**WHAT IS REQUIRED:** Retype, word for word, every line from the one holding "på data.norge.no kan" through the one holding "Planète Aventures, Odyssea" in the entries below, both included, and only those lines.

**Saved data entries:**
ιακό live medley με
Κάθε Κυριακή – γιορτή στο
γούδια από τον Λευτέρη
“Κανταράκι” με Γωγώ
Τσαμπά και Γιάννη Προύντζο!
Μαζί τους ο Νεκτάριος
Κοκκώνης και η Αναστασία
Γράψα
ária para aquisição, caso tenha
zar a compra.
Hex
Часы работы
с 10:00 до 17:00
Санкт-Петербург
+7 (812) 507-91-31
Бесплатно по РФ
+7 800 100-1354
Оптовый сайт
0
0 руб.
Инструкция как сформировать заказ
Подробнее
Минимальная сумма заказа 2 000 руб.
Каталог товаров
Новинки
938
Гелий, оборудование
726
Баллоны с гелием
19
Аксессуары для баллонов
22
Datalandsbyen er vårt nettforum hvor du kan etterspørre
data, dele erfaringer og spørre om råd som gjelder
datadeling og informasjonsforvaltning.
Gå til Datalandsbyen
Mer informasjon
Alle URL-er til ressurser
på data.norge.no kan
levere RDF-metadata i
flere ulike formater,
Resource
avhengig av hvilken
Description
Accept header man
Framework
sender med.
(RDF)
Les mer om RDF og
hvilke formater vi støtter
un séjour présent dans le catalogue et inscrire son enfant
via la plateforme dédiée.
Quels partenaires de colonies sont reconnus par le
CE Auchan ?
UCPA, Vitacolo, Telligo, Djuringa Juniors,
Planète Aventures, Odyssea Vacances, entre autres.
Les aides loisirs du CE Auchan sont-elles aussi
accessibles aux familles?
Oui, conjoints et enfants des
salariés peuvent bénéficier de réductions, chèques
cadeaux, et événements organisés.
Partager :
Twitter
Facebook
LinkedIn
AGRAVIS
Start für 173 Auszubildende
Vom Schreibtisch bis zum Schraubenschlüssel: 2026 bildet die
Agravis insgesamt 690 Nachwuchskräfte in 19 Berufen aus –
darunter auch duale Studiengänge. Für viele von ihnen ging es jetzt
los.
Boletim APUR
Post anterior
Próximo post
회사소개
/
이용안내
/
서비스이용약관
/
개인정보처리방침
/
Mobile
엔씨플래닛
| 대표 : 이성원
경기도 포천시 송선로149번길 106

**RESPONSE:**
på data.norge.no kan
levere RDF-metadata i
flere ulike formater,
Resource
avhengig av hvilken
Description
Accept header man
Framework
sender med.
(RDF)
Les mer om RDF og
hvilke formater vi støtter
un séjour présent dans le catalogue et inscrire son enfant
via la plateforme dédiée.
Quels partenaires de colonies sont reconnus par le
CE Auchan ?
UCPA, Vitacolo, Telligo, Djuringa Juniors,
Planète Aventures, Odyssea Vacances, entre autres.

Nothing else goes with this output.